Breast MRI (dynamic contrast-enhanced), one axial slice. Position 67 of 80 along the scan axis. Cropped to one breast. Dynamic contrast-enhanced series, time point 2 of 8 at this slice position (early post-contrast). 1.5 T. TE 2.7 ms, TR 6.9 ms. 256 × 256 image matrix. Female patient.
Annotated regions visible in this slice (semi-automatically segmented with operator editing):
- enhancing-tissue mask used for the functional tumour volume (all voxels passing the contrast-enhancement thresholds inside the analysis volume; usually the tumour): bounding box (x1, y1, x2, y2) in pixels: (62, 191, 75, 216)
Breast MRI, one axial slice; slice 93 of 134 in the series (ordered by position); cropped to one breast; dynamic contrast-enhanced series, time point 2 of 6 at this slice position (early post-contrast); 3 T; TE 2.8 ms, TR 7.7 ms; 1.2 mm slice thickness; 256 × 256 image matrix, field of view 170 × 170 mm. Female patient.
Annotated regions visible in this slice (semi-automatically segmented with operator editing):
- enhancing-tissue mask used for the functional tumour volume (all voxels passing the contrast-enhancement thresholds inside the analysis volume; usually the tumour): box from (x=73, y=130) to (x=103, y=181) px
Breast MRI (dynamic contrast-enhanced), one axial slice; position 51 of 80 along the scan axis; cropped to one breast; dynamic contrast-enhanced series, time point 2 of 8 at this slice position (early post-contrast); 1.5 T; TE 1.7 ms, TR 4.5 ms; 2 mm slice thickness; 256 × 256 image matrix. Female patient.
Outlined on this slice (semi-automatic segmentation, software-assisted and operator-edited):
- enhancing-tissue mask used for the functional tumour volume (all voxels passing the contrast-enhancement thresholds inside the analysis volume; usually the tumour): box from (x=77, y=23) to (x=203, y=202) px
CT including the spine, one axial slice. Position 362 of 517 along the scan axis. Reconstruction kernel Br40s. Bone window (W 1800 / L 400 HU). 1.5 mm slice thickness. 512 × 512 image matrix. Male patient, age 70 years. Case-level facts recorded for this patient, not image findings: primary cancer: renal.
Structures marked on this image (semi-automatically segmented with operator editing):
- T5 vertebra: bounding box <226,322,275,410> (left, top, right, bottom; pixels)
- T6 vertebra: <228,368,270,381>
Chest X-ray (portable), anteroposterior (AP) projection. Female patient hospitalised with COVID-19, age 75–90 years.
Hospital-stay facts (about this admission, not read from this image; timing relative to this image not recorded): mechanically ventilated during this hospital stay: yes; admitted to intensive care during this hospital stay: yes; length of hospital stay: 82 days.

◆ ◆ ◆ ◆

• _Task_
From the line containing "Outlined on this" through the last line of the records, output each line exactly and nothing more.

• _Solution to this task_
Outlined on this slice (semi-automatic segmentation, software-assisted and operator-edited):
- enhancing-tissue mask used for the functional tumour volume (all voxels passing the contrast-enhancement thresholds inside the analysis volume; usually the tumour): box from (x=77, y=23) to (x=203, y=202) px
CT including the spine, one axial slice. Position 362 of 517 along the scan axis. Reconstruction kernel Br40s. Bone window (W 1800 / L 400 HU). 1.5 mm slice thickness. 512 × 512 image matrix. Male patient, age 70 years. Case-level facts recorded for this patient, not image findings: primary cancer: renal.
Structures marked on this image (semi-automatically segmented with operator editing):
- T5 vertebra: bounding box <226,322,275,410> (left, top, right, bottom; pixels)
- T6 vertebra: <228,368,270,381>
Chest X-ray (portable), anteroposterior (AP) projection. Female patient hospitalised with COVID-19, age 75–90 years.
Hospital-stay facts (about this admission, not read from this image; timing relative to this image not recorded): mechanically ventilated during this hospital stay: yes; admitted to intensive care during this hospital stay: yes; length of hospital stay: 82 days.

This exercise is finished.